First, it’s good to step back and look at what sacraments are and their role in our life. I think we are so used to the sacraments that we forget how essential they are to our Christian faith.
The Catechism says that sacraments “are efficacious signs of grace, instituted by Christ and entrusted to the Church, by which divine life is dispensed to us” (Catechism 1131). Without all the big words, this is saying that the sacraments are the primary ways that Jesus set up for us to encounter Him and be transformed into His likeness.
Catholics often speak of grace as sort of a spiritual vitamin or a divine energy boost. That is, we speak of grace as something added to our efforts that makes them holy or fruitful. But this isn’t true. Rather, grace is the very life of God within us, transforming us into God. Next time you go to Mass pay attention to the words the priest says at the altar as he mixes the water and wine, “May we come to share in the divinity of Christ who humbled himself to share in our humanity.”
Jesus instituted Confirmation then, together with all the other Sacraments, so that we might participate in His Divine Life. The Spirit heals and transforms those who receive him by conforming them to the Son of God. The fruit of the sacramental life is that the Spirit of adoption makes the faithful partakers of the divine nature by uniting them in a living union with the Son of God (Catechism 1129). Thus, in Confirmation, The Holy Spirit anoints the candidate with Himself, bringing the candidate into a more profound union with God.
In other words, Confirmation is not merely something we do, or even something we receive. Rather, it is a necessary moment in God's plan, God's unwavering desire, to draw each one of us deeper into the Life of the Blessed Trinity.
Further, to understand Confirmation we need to look to Pentecost. The Catechism says that the effect of Confirmation “is the special outpouring of the Holy Spirit as once granted to the apostles on the day of Pentecost” (1302). The second reading for the Confirmation Mass describes what that outpouring of the Spirit looked like at Pentecost:
“And suddenly there came from the sky a noise like a strong driving wind, and it filled the entire house in which they were. Then there appeared to them tongues as of fire, which parted and came to rest on each one of them. And they were all filled with the holy Spirit and began to speak in different tongues, as the Spirit enabled them to proclaim” (Acts 2:2.4).
The book of Acts goes on to say that three thousand people were baptized that day and that the Apostles went on to perform many signs, wonders, and miraculous healings. This is the kind of life that was normal for the first few centuries of the Church. This is the kind of life available to all who are baptized and confirmed. The sacraments fill us with the divine life of God so that all who receive them are able, in Jesus’ name, to do the things Jesus did.
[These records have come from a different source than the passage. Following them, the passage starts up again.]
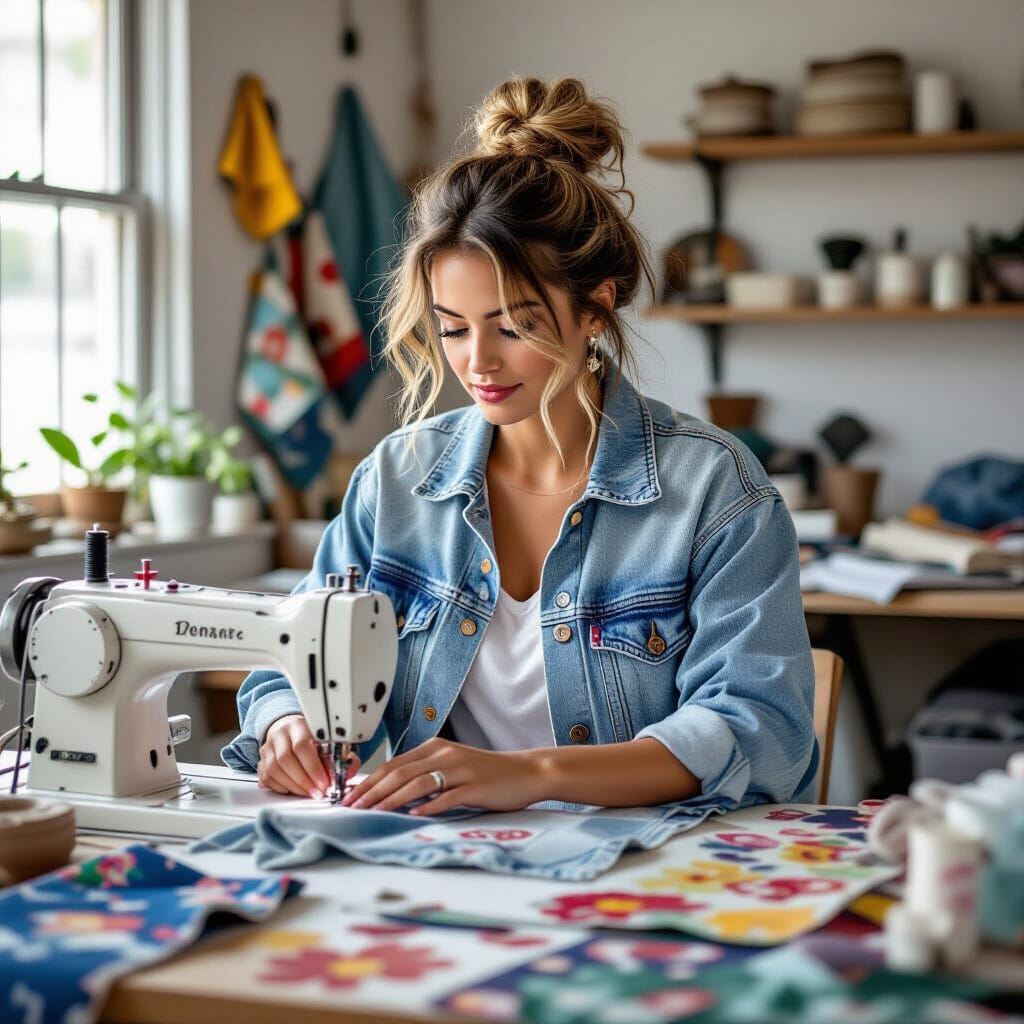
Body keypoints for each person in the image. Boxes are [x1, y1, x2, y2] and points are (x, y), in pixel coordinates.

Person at [222, 77, 817, 817]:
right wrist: (284, 722)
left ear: (595, 308)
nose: (477, 362)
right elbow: (290, 659)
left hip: (639, 859)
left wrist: (535, 773)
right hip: (436, 855)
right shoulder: (396, 480)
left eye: (513, 326)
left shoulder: (715, 489)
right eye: (452, 327)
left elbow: (759, 729)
With all that in mind, I want to ask each of you to pray for our Confirmation candidates. Please pray specifically that they will be filled with the Holy Spirit as the Apostles were. Pray that the Spirit will reveal Himself personally to them. Pray that they will be empowered to perform signs and wonders. Pray that they will have a renewed relationship with the Holy Spirit and, like Mary, hear His voice and respond to His promptings throughout their entire life.